*** Begin section ***
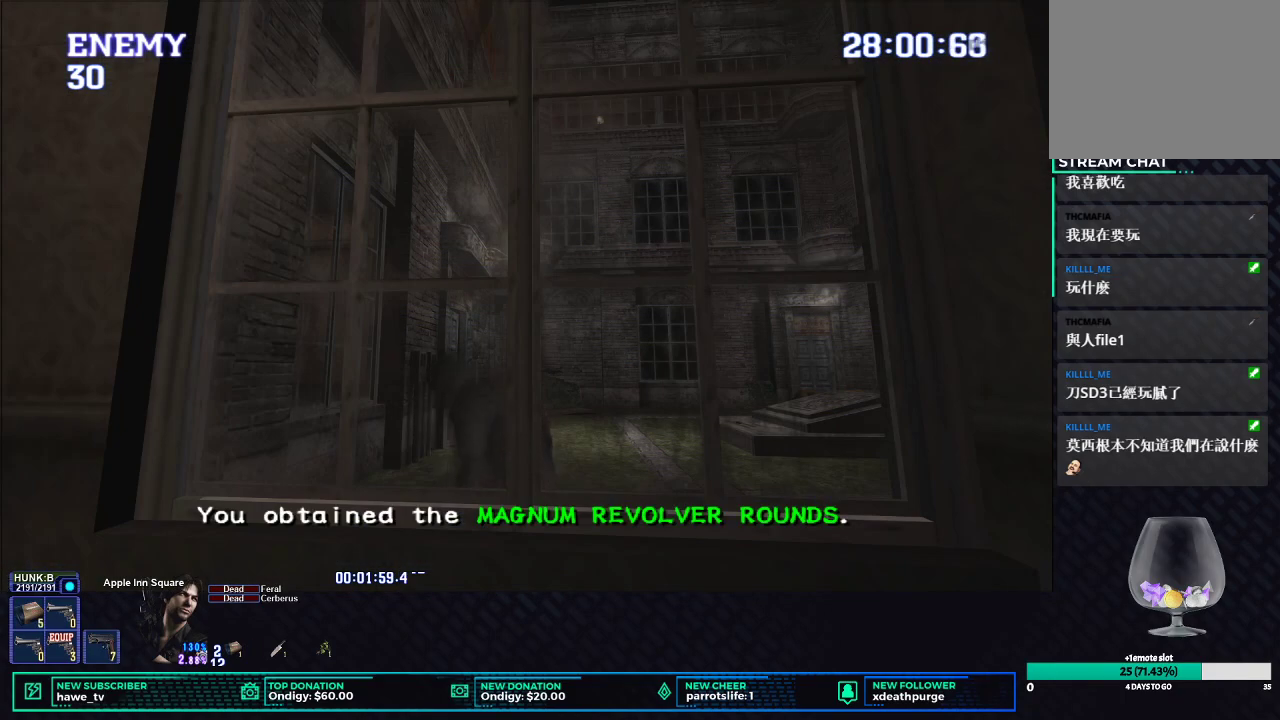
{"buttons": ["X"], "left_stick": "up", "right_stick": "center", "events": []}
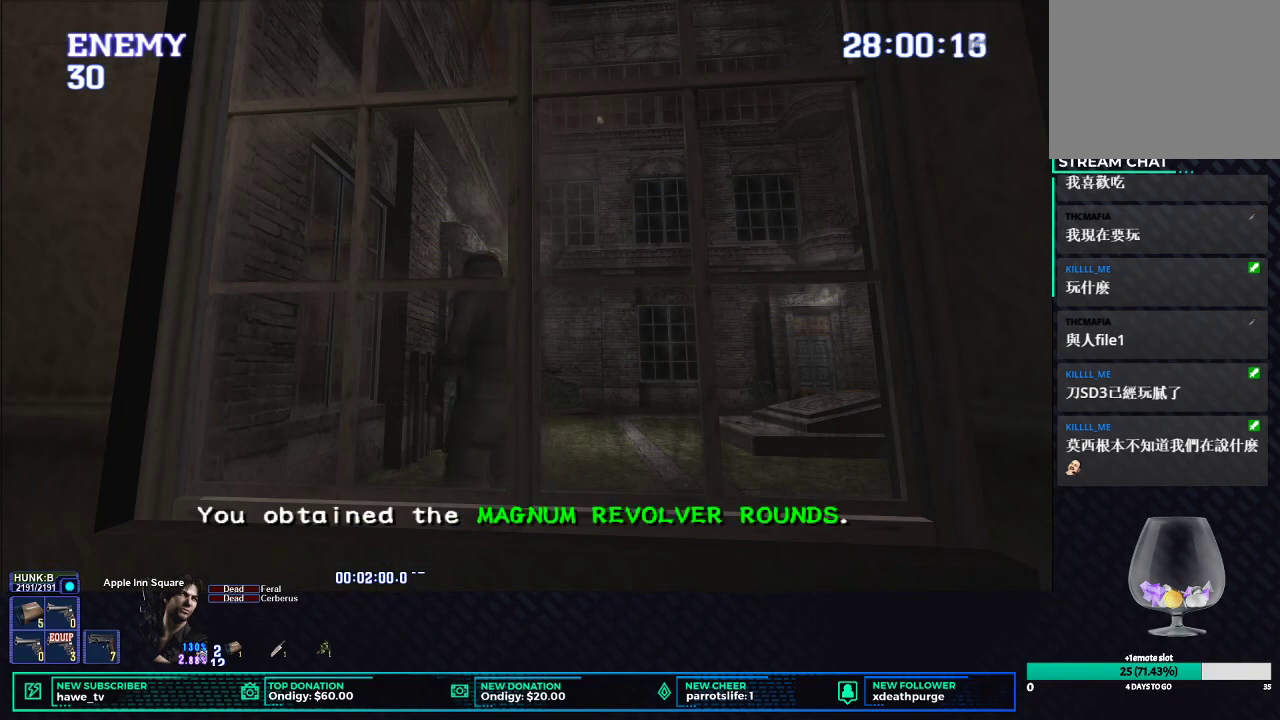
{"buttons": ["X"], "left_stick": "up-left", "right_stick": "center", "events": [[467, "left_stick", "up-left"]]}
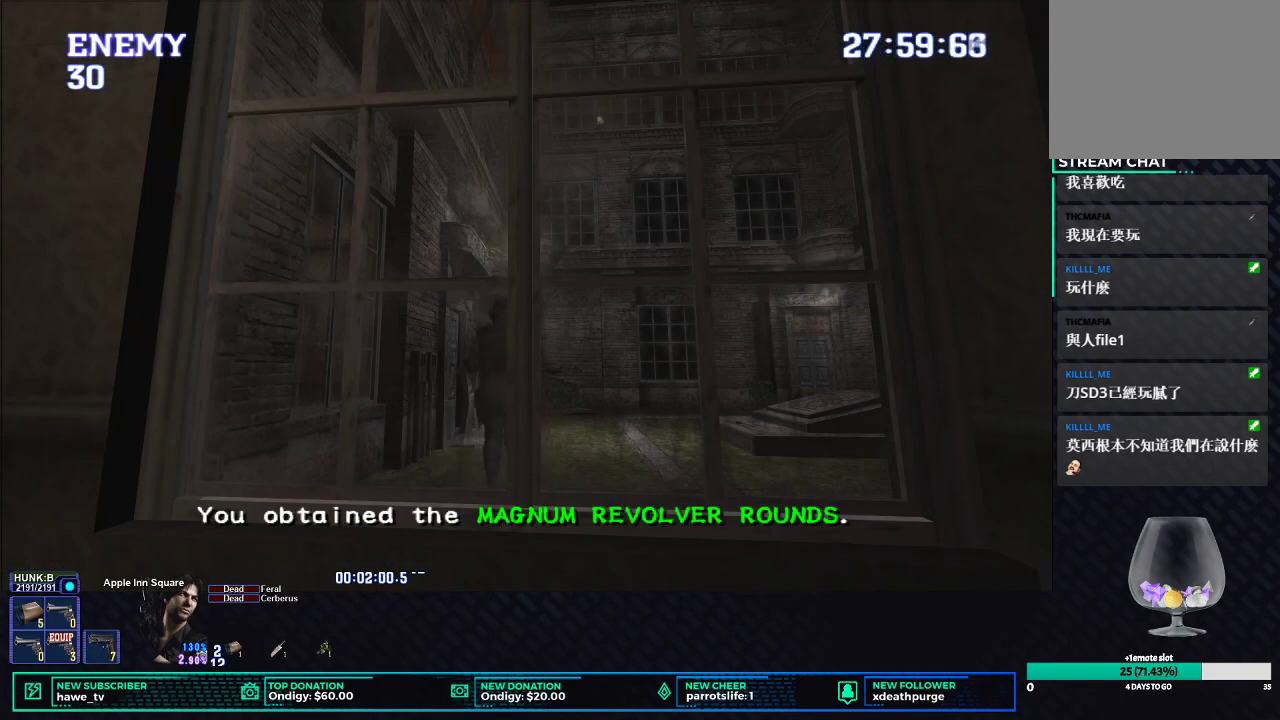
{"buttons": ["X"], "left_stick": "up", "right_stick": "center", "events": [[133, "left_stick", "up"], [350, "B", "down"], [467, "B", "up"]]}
*** End section ***
Prompt. Produce the material above again in full, with identical lines and no pictures.

Written response.
{"buttons": ["X"], "left_stick": "up", "right_stick": "center", "events": []}
{"buttons": ["X"], "left_stick": "up-left", "right_stick": "center", "events": [[467, "left_stick", "up-left"]]}
{"buttons": ["X"], "left_stick": "up", "right_stick": "center", "events": [[133, "left_stick", "up"], [350, "B", "down"], [467, "B", "up"]]}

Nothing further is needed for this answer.